Reproduce each line from the records that holds "сотки".

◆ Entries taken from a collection
- - -
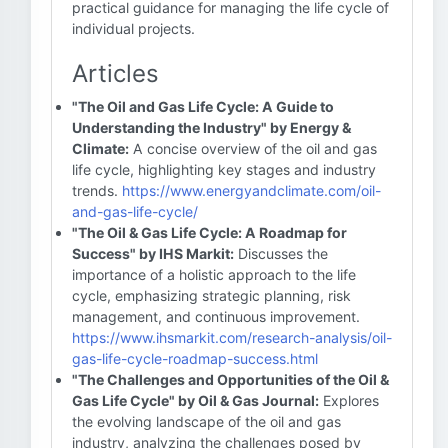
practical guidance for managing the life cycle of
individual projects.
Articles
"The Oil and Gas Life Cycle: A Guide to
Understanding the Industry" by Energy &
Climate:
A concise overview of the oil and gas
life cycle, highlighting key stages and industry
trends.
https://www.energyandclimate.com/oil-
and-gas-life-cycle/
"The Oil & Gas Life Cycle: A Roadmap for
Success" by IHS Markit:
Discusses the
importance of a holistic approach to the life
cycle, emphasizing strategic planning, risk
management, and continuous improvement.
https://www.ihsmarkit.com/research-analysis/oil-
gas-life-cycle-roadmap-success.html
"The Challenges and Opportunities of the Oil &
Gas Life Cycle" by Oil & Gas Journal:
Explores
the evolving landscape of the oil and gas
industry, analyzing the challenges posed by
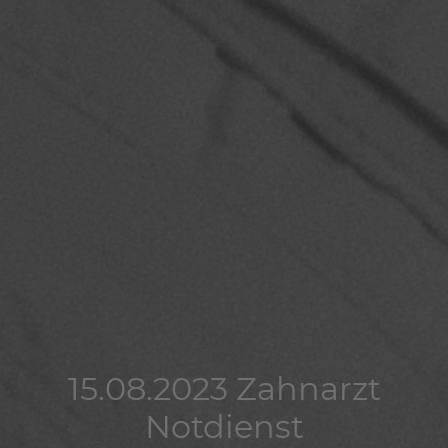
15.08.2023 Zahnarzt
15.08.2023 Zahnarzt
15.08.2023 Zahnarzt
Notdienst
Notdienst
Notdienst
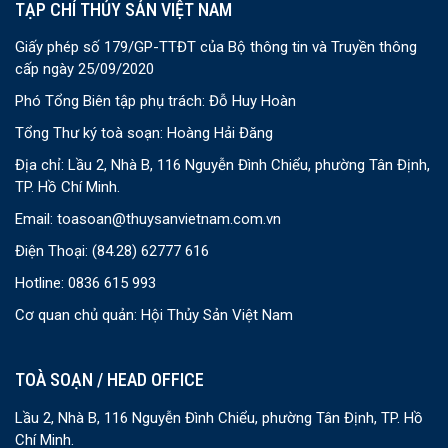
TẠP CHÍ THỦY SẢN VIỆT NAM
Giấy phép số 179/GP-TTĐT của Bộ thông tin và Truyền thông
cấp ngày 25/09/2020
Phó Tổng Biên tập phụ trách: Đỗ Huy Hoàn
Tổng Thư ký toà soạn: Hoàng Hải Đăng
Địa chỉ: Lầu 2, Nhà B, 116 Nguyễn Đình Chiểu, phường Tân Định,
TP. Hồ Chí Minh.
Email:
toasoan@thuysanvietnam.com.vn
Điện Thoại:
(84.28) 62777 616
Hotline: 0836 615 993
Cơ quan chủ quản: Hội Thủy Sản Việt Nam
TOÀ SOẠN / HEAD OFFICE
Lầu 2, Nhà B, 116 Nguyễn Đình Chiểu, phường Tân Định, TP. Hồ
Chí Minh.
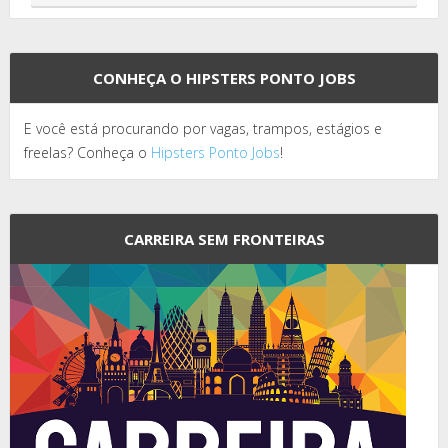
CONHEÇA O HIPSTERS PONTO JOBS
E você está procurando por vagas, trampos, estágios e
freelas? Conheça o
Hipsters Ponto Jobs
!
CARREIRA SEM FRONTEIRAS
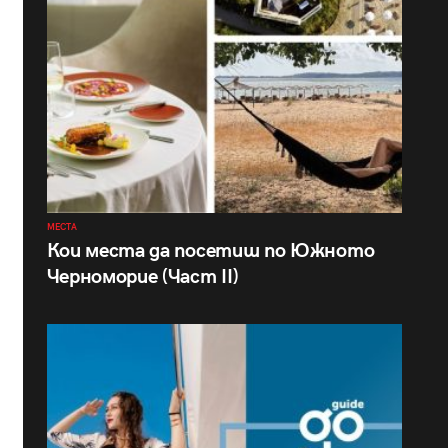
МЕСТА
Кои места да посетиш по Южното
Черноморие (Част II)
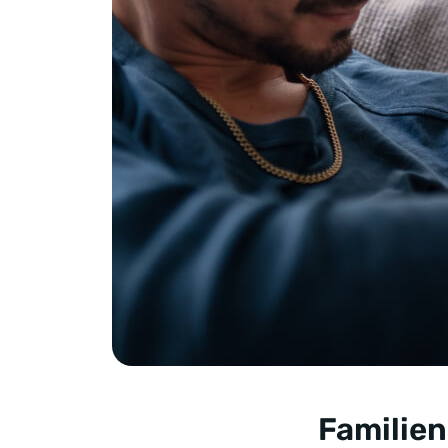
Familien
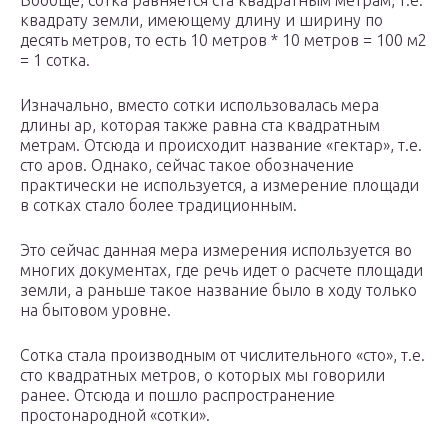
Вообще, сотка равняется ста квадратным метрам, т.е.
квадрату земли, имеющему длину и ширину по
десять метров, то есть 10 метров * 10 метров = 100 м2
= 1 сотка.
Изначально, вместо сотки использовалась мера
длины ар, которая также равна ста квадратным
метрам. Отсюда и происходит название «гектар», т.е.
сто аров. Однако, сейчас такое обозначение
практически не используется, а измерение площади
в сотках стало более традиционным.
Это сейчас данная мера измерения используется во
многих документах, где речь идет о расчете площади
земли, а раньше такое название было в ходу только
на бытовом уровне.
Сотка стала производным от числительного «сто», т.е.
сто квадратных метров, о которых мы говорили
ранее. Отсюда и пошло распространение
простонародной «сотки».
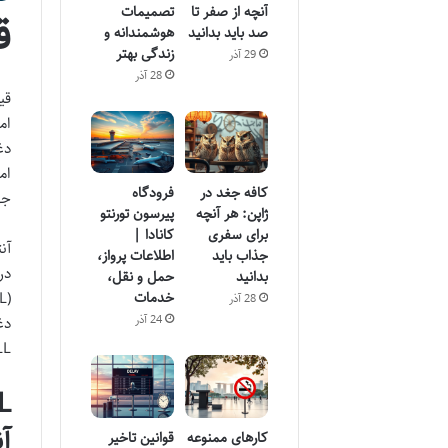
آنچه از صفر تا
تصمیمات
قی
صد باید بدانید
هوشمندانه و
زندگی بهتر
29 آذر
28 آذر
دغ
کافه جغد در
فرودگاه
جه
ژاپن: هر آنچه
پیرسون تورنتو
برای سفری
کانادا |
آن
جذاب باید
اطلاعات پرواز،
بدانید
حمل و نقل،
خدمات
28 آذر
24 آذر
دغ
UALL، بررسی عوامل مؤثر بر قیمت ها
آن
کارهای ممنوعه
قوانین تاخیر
- - -
◆ Answer
Изначально, вместо сотки использовалась мера
простонародной «сотки».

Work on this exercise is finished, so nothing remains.